Lorries transporting fish and shellfish to the continent will be “prioritised” at UK ports following the end of the Brexit transition, Michael Gove has said.
The pledge came amid warnings exporters will face 7,000-truck-long queues in Kent and two-day delays to trade from January.
According to leaked Cabinet Office documents, without a free trade deal and in its reasonable worst-case scenario, there may be “maximum queues of 7,000 port-bound trucks in Kent and associated maximum delays of up to two days”.
“Both imports and exports could be disrupted to a similar extent,” it states.
Mr Gove, who is responsible for no-deal planning, told MPs: “We will be making sure that we prioritise fish and shellfish from Scottish harbours in order to make sure that they reach the fish market in Boulogne without impediment.”
The comments came in response to Perth MP Pete Wishart, who branded the Brexit plans “madness”.
“Today’s the day where all the Brexit chickens come home to roost, only of course they won’t because they’ll be sitting in a 7,000-strong lorry queue in a Kent motorway for two days waiting to be dispatched,” he said.
“I remember the days of the ‘easiest deal in history’, ‘having our cake and eating it’ while observing the sunny uplands. But even the Duchy (Michael Gove) himself told us that we hold all the cards.

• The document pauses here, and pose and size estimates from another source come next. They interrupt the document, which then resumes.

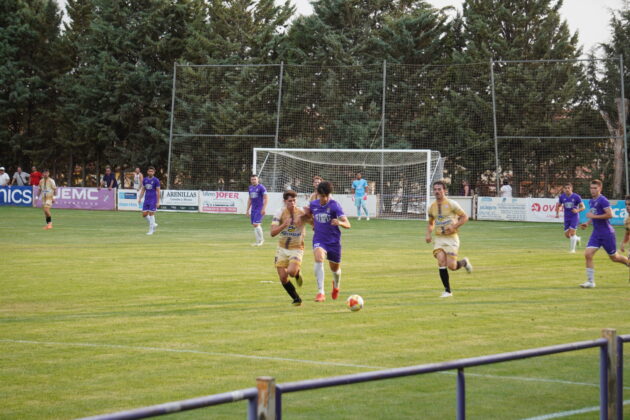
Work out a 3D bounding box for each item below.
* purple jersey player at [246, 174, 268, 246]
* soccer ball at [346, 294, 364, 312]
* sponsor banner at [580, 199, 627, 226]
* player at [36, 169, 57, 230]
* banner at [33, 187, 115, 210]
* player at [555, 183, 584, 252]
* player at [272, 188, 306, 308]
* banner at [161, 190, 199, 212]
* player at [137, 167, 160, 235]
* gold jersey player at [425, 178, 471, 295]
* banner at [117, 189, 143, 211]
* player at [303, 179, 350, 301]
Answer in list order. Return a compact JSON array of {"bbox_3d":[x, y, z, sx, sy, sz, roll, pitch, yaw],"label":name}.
[{"bbox_3d":[-1.397,0.017,52.700,0.530,1.739,0.420,1,1,20],"label":"purple jersey player"},{"bbox_3d":[0.548,1.256,29.200,0.220,0.220,0.220,1,1,0],"label":"soccer ball"},{"bbox_3d":[10.400,0.096,77.264,2.092,0.862,0.080,2,1,31],"label":"sponsor banner"},{"bbox_3d":[-7.647,-0.291,61.800,0.550,1.737,0.420,1,1,20],"label":"player"},{"bbox_3d":[-9.932,-0.483,89.385,4.223,0.890,0.080,2,1,31],"label":"banner"},{"bbox_3d":[6.099,0.192,52.000,0.620,1.678,0.580,1,1,15],"label":"player"},{"bbox_3d":[-0.367,0.539,30.600,0.560,1.629,0.700,1,1,-8],"label":"player"},{"bbox_3d":[-5.450,-0.345,86.713,1.958,0.861,0.080,2,1,31],"label":"banner"},{"bbox_3d":[-4.527,-0.254,59.000,0.570,1.857,0.420,1,1,18],"label":"player"},{"bbox_3d":[2.030,0.445,33.000,0.580,1.772,0.680,2,1,32],"label":"gold jersey player"},{"bbox_3d":[-7.155,-0.391,87.730,1.965,0.855,0.080,2,1,31],"label":"banner"},{"bbox_3d":[0.166,0.462,31.300,0.680,1.745,0.600,1,1,3],"label":"player"}]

“Well, it seems the only card we hold at the moment is the joker with his Spitting Image mush all over the front of it.”
Mr Gove hit back, saying: “As we take back control of our waters, access to marine resources enables Scotland to get thousands of new jobs, millions in new investment.
“Sadly, the Scottish Government have taken the view that they wish to re-enter the European Union, give up access to that bounty and to sell the coastal communities of Scotland short, I think that’s probably a mistake.”
The comments came as Mr Gove revealed only a quarter of UK businesses are ready for the end of the Brexit transition period in less than four months’ time.
The Cabinet Office minister told MPs a government survey had found that while 78% of businesses had taken some steps to prepare for breaking away from EU trading rules on January 1, just 24% said they were fully ready.
Truckers heading to the border will need to secure a “Kent Access Permit” by completing paperwork before being allowed to enter the county, effectively creating a de facto internal border.
“We want to make sure that people use a relatively simple process in order to get what will become known as a Kent Access Permit, which means that they can then proceed smoothly, because they do have the material required,” Mr Gove said.
“If they don’t have the material required, then it will be the case that through policing, ANPR cameras and other means, we’ll do our very best to ensure that constituents are not inconvenienced.”